Activity A = Name every lifecycle event that the LiveView hook must handle, according to the OctaStar and LiveView comparison below.
Activity B =
Answer these questions from the OctaStar and LiveView comparison below:
(i) About how many lines long is the colocated JavaScript hook that LiveView requires?
(ii) Which attribute does OctaStar use to sync the input value to the $query signal?
(iii) Which Datastar attribute does OctaStar use for client-side filtering?
Activity C =
For each statement, say yes or no depending on whether the OctaStar and LiveView comparison below supports it, and quote the words that decide it:
(i) OctaStar's filtering expressions need a server round-trip on each keystroke.
(ii) LiveView puts phx-change="search" on the form.
(iii) The data-text="$query" attribute sits on the "no results" span.

Supplied passage Block Start

1. Client-Side Filtering

OctaStar uses Datastar's data-show with JavaScript expressions evaluated in the browser. The filtering logic lives in small helper functions:

defp starts_with?(item) do
  "#{item}.trim().toLowerCase().startsWith($query.trim().toLowerCase())"
end

defp query_results(condition) do
  "$results.filter(x => #{starts_with?("x")}).length #{condition}"
end

These expressions run instantly on every keystroke without any server round-trip.

LiveView requires a colocated JavaScript hook (~60 lines) that manually queries the DOM, computes visibility, and toggles hidden attributes. The hook must handle mounted, updated, and destroyed lifecycle events.

2. Signal Binding

OctaStar uses data-bind:query to automatically sync the input value to the $query signal. The data-text="$query" attribute on the "no results" span updates the displayed query text client-side without server involvement.

LiveView requires name="query", value={@query}, and phx-change="search" on the form, plus manual DOM queries in the hook to read the input value and update the "no results" text content for optimistic updates.

Supplied passage Block End
Dataset content Block Start

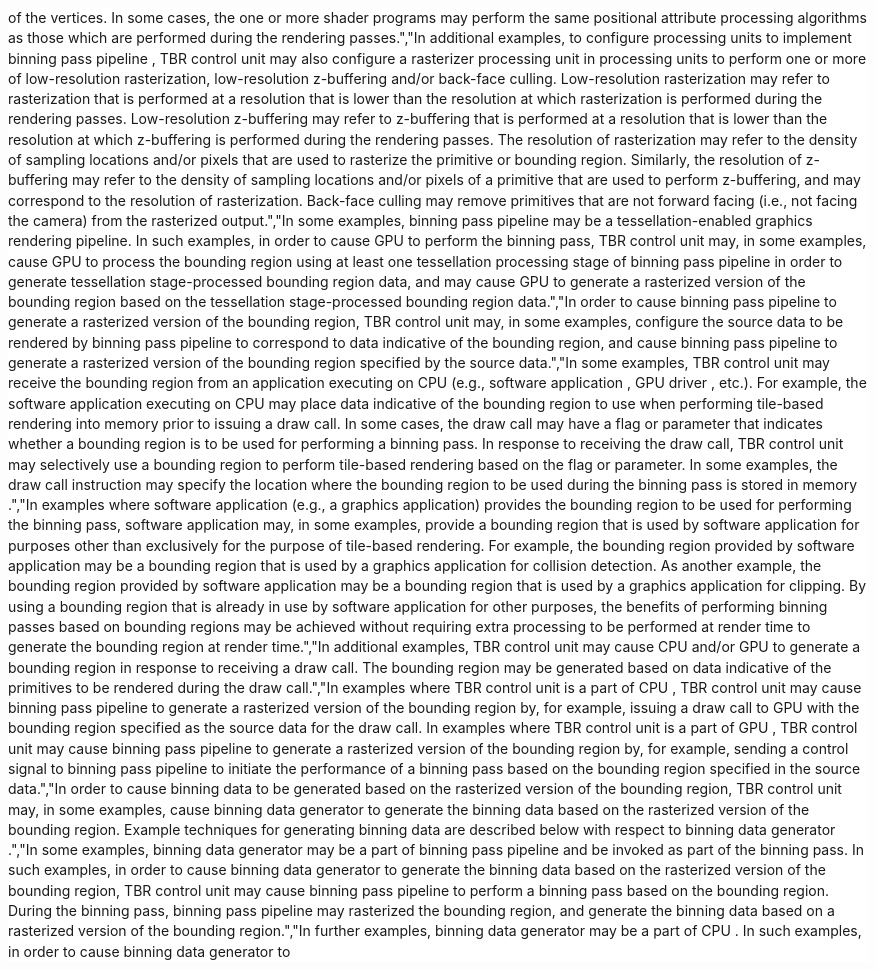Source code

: of the vertices. In some cases, the one or more shader programs may perform the same positional attribute processing algorithms as those which are performed during the rendering passes.","In additional examples, to configure processing units  to implement binning pass pipeline , TBR control unit  may also configure a rasterizer processing unit in processing units  to perform one or more of low-resolution rasterization, low-resolution z-buffering and\/or back-face culling. Low-resolution rasterization may refer to rasterization that is performed at a resolution that is lower than the resolution at which rasterization is performed during the rendering passes. Low-resolution z-buffering may refer to z-buffering that is performed at a resolution that is lower than the resolution at which z-buffering is performed during the rendering passes. The resolution of rasterization may refer to the density of sampling locations and\/or pixels that are used to rasterize the primitive or bounding region. Similarly, the resolution of z-buffering may refer to the density of sampling locations and\/or pixels of a primitive that are used to perform z-buffering, and may correspond to the resolution of rasterization. Back-face culling may remove primitives that are not forward facing (i.e., not facing the camera) from the rasterized output.","In some examples, binning pass pipeline  may be a tessellation-enabled graphics rendering pipeline. In such examples, in order to cause GPU  to perform the binning pass, TBR control unit  may, in some examples, cause GPU  to process the bounding region using at least one tessellation processing stage of binning pass pipeline  in order to generate tessellation stage-processed bounding region data, and may cause GPU  to generate a rasterized version of the bounding region based on the tessellation stage-processed bounding region data.","In order to cause binning pass pipeline  to generate a rasterized version of the bounding region, TBR control unit  may, in some examples, configure the source data to be rendered by binning pass pipeline  to correspond to data indicative of the bounding region, and cause binning pass pipeline  to generate a rasterized version of the bounding region specified by the source data.","In some examples, TBR control unit  may receive the bounding region from an application executing on CPU  (e.g., software application , GPU driver , etc.). For example, the software application executing on CPU  may place data indicative of the bounding region to use when performing tile-based rendering into memory  prior to issuing a draw call. In some cases, the draw call may have a flag or parameter that indicates whether a bounding region is to be used for performing a binning pass. In response to receiving the draw call, TBR control unit  may selectively use a bounding region to perform tile-based rendering based on the flag or parameter. In some examples, the draw call instruction may specify the location where the bounding region to be used during the binning pass is stored in memory .","In examples where software application  (e.g., a graphics application) provides the bounding region to be used for performing the binning pass, software application  may, in some examples, provide a bounding region that is used by software application  for purposes other than exclusively for the purpose of tile-based rendering. For example, the bounding region provided by software application  may be a bounding region that is used by a graphics application for collision detection. As another example, the bounding region provided by software application  may be a bounding region that is used by a graphics application for clipping. By using a bounding region that is already in use by software application  for other purposes, the benefits of performing binning passes based on bounding regions may be achieved without requiring extra processing to be performed at render time to generate the bounding region at render time.","In additional examples, TBR control unit  may cause CPU  and\/or GPU  to generate a bounding region in response to receiving a draw call. The bounding region may be generated based on data indicative of the primitives to be rendered during the draw call.","In examples where TBR control unit  is a part of CPU , TBR control unit  may cause binning pass pipeline  to generate a rasterized version of the bounding region by, for example, issuing a draw call to GPU  with the bounding region specified as the source data for the draw call. In examples where TBR control unit  is a part of GPU , TBR control unit  may cause binning pass pipeline  to generate a rasterized version of the bounding region by, for example, sending a control signal to binning pass pipeline  to initiate the performance of a binning pass based on the bounding region specified in the source data.","In order to cause binning data to be generated based on the rasterized version of the bounding region, TBR control unit  may, in some examples, cause binning data generator  to generate the binning data based on the rasterized version of the bounding region. Example techniques for generating binning data are described below with respect to binning data generator .","In some examples, binning data generator  may be a part of binning pass pipeline  and be invoked as part of the binning pass. In such examples, in order to cause binning data generator  to generate the binning data based on the rasterized version of the bounding region, TBR control unit  may cause binning pass pipeline  to perform a binning pass based on the bounding region. During the binning pass, binning pass pipeline  may rasterized the bounding region, and generate the binning data based on a rasterized version of the bounding region.","In further examples, binning data generator  may be a part of CPU . In such examples, in order to cause binning data generator  to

Dataset content Block End

Written answer A = mounted, updated, destroyed

Written answer B =
(i) About 60 lines.
(ii) data-bind:query
(iii) data-show

Written answer C =
(i) No: "These expressions run instantly on every keystroke without any server round-trip."
(ii) Yes: "LiveView requires name="query", value={@query}, and phx-change="search" on the form"
(iii) Yes: "The data-text="$query" attribute on the "no results" span updates the displayed query text client-side without server involvement."